What is a sole trader?
'A sole trader is a person who sets up and owns their own business. They may decide to employ other people but they are the only owner. A sole trader has unlimited liability'
As a sole trader, your business is owned entirely by you, grown by you and ultimately succeeds or fails by you. This also means you are entitled to all profit that the business makes.
Becoming a sole trader is simple. All you have to do is register your business name and you can start trading.
There are huge incentives to becoming a sole trader but with them come terrifying or - depending on your personality - gratifying, side effects.
Some of the most famous entrepreneurs in the UK started out as sole traders. From Lord Sugar, who launched his first business with £100 selling aerials out of the back of a van, to Duncan Bannatyne, who started his entrepreneurial career with an ice cream van back in the eighties.
The benefits of being a sole trader
- Any profit after tax that the business makes is yours to keep
That's right. You are the sole owner and any money you make whether it's £10m or 10p will land squarely in your pocket.
- You have full control over your business
Forget pushy investors. As a sole trader, no one can tell you what to do. Your business and your future are in your hands. This not only makes decision making faster but also means if it goes wrong there'll be no one breathing fire down your neck. Plus you set your own targets for growth.
- Improved customer service
Sole traders can offer a more personalised approach to their customers. You are the only person the customer interacts with. This can result in strong relationships that can turn one-off customers into loyal repeat buyers of your products or services.
To register yourself as a sole trader all you need to do is inform HRMC that you intend to be self-employed and you can start trading straight away.
Accountants generally charge lower rates for sole trader accounts as there is less work for them to do. As a sole trader all you're required to complete is a profit and loss account.
- If you feel like taking a day off, you can
PR consultant Michelle Bayliss has been a sole trader for 19 years. She believes that, "Having the freedom to strike a perfect balance between work and social life is the best thing about being a sole trader."
The challenges of being a sole trader
As a sole trader the law sees you and your business as one. This means should your business fall on hard times and find itself in debt, you as the business owner will be liable. If the business is declared bankrupt, your personal assets are on the line. This also applies if a customer sues your business. In the eyes of the law, they're suing you.
As a sole trader responsibility for everything comes down to you. You make the decisions. The success or failure of the business rests on one person's shoulders: yours.

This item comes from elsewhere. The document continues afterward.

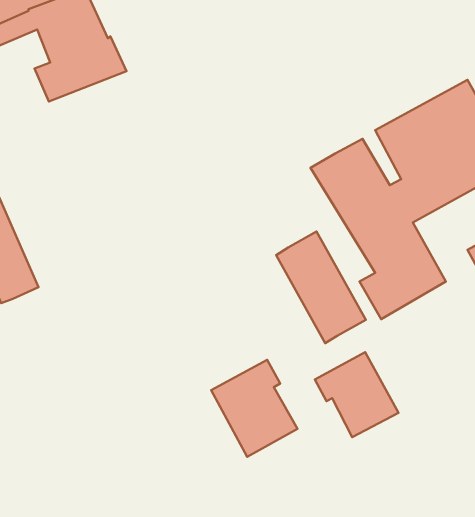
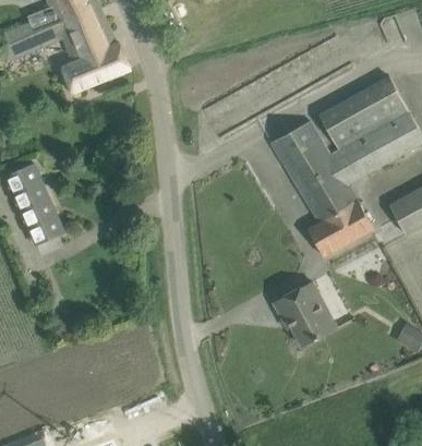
building: [276,232,366,343] -> none
building: [211,360,298,457] -> none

- You must be a self-starter
You have to do every job required from sales to web development. There's no one there to help you out when you're busy. It's down to you to stay on top of everything, which inevitably means working longer hours to make sure everything's in order.
Sole trader Jane Lee owns Dexterity.com and is a technology pr consultant. She confesses, " I can get lonely and it's hard to maintain morale when work isn't going smoothly."
- If you don't work, you don't get paid
Although you can book holidays or have a day off sick without anyone having to seek approval, it also means that your business is shut down when you do so.
How to get a grant as a sole trader
There are over 6,000 grants available for UK businesses and many of them specifically target sole traders. Grants are a great way of funding your business as they can provide capital for specific projects. Most importantly, the money doesn't have to be paid back.
Qualifying for a grant can also give banks confidence in you and your business, which could lead to extra funding.
To find out more information and apply for a grant click here.
The sole trader small print
- Remember, as a sole trader, your profits are taxed as income you must keep records showing your business income and expenses.
- You have to pay fixed-rate Class 2 National Insurance Contributions (NICs) regardless of any profits you make.
- Although, if your earnings are below £5,315 per year (2011-2012) you might not nee to pay.
- You will pay Class 4 NICs (7% on annual profits between £7,225 and £42,475 (2011-12) and 2 per cent on any profit over that amount) on any profits.
- You need to register for Self Assessment and complete a tax return each year (link to the register for self-assessment article.